As recently as the turn of the millennium, British society maintained a general aversion to US culture, whether expressed through disdain for McDonald's and baseball caps or through the rise of Britpop as an explicit rejection of American musical influence. This resistance to US consumerism has now almost entirely disappeared, particularly within the British right.
The Social Media Revolution and Culture War Import
In the age of social media, Britain's right has enthusiastically embraced the language, tactics and grievances of the US culture war. Even the term "woke" - originally tied to African American struggle and making little sense within British cultural tradition - has been seized upon by rightwing media as a catch-all pejorative for everything they dislike.
While similar dynamics appear elsewhere in the West, including Canada, Australia and Germany, the extent to which British rightwing commentators have declared their love and loyalty to Trump's America has been particularly striking. Far-right commentator Katie Hopkins has even fantasised about seducing Trump himself.
The Mutual Obsession: Why Britain Remains a Target
This Maga obsession among the contemporary British right isn't entirely unrequited.
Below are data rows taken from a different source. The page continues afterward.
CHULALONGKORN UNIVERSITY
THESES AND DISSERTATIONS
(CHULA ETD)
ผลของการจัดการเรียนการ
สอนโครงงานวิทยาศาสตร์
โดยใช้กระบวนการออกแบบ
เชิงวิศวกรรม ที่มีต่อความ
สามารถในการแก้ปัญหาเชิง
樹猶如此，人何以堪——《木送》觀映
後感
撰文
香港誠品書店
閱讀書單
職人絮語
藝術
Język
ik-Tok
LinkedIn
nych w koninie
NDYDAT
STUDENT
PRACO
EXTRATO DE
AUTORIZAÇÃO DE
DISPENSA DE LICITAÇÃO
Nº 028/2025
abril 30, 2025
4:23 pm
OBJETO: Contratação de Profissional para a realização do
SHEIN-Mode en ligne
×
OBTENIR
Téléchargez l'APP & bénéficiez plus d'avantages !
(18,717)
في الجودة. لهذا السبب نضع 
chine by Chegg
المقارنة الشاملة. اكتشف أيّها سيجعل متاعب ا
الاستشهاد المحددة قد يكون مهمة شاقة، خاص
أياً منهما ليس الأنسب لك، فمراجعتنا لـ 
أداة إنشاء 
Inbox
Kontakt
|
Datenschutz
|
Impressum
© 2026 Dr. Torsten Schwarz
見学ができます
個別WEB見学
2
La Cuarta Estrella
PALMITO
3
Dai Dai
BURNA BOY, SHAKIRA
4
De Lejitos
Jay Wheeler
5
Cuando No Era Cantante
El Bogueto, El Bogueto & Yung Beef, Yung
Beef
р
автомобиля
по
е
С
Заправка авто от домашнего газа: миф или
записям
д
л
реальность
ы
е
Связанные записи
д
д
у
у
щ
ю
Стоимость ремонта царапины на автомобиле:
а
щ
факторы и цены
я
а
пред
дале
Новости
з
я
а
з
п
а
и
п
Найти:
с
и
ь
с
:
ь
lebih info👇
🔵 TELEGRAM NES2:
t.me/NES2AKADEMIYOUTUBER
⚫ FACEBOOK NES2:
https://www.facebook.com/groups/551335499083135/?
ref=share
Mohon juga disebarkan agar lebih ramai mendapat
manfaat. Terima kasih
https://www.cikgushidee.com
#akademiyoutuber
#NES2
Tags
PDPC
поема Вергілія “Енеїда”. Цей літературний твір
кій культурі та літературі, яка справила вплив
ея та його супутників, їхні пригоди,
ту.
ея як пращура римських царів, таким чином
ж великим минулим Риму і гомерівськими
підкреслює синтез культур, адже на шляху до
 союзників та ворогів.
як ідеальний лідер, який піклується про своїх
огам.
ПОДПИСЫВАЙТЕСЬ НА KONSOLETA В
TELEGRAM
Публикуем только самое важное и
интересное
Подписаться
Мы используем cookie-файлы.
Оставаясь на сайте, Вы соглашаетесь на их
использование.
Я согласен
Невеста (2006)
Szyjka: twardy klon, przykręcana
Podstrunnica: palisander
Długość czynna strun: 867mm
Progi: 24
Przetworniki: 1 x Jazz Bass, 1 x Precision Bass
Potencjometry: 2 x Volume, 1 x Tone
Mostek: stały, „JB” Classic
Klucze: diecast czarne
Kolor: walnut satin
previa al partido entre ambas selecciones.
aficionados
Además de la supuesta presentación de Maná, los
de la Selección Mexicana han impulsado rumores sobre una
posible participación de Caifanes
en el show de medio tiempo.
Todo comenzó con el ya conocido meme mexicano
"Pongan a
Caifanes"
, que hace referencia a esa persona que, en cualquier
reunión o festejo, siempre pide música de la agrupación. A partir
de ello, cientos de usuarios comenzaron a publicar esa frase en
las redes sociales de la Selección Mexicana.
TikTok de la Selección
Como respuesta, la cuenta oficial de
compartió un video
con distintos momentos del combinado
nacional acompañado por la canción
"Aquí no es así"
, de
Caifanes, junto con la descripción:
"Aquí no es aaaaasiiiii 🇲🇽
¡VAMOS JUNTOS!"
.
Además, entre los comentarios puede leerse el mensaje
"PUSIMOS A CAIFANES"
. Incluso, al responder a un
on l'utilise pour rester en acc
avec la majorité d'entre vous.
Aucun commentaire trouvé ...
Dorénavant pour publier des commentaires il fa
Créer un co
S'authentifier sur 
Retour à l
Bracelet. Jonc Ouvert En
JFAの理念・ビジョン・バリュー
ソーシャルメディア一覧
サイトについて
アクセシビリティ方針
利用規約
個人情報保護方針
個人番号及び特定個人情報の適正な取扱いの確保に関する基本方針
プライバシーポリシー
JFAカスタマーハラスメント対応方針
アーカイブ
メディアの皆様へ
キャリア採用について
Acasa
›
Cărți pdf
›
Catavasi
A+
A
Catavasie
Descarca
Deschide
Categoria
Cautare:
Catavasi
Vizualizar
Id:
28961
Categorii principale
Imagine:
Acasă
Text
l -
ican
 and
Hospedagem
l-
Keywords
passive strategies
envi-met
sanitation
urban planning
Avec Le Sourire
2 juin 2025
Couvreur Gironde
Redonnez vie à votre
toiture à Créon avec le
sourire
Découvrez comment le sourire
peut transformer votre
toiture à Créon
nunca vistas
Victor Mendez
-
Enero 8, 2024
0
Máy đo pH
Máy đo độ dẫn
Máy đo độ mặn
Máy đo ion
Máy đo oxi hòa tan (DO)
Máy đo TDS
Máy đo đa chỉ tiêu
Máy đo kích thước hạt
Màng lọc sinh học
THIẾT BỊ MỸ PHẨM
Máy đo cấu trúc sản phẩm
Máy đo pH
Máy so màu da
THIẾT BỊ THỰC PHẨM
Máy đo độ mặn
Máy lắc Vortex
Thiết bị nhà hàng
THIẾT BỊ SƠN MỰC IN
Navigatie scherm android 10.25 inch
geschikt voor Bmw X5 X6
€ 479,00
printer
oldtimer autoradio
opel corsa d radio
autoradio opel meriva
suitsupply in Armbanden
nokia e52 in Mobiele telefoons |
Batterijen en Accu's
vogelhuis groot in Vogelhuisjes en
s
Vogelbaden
The willingness of UK conservatives to embrace vassal status is mirrored by Trump and particularly Elon Musk's obsession with making Britain the next staging post of their global vision.
Musk tweets about the UK almost as much as about the US because, despite Britain's declining military and diplomatic influence, it remains a critical node in the architecture of global capital. British banks, accountancy firms, legal systems, offshore territories, boarding schools and elite universities make the country worth capturing for oligarchs seeking to insulate their capital in an unequal world.
The Pathway to Attention and Funding
Musk's investment in Britain's populist right and amplification of its voices on X has created clear pathways to attention, platform and financial support for even fringe anti-immigration voices. Figures like Rupert Lowe and Tommy Robinson (Stephen Yaxley-Lennon) understand instinctively that submission to the Maga project offers advancement opportunities.
As tensions between Trump and Starmer increased during early 2026 due to the president's foreign aggression, the Maga-aligned British right emphasised its loyalty to Trump above all else. Nigel Farage, who sees himself as Powell's heir, rushed to Fox News to denounce Starmer and support Trump, having previously travelled to the US to campaign for him.
The New Comprador Class
Rightwing publications like The Telegraph and The Spectator have condemned Starmer not for bowing to Trump's pressure, but for not bowing quickly or low enough. As Trump's war with Iran intensifies and his plan for reordering the geopolitical map continues to unfold, the question of Britain's role in this new order remains open.
What's clear is that today's self-described patriots on the British right seem giddy at the prospect of outsourcing their political identity to a foreign power. They welcome the relegation of British sovereignty to vassal status within Trump's new world order - provided they can personally and financially benefit from becoming the new comprador class within their own country.
This represents a fundamental break from a British conservative tradition that once thought seriously about Britain's place in the world but now appears content to trade sovereignty for personal advancement within a new American-dominated order.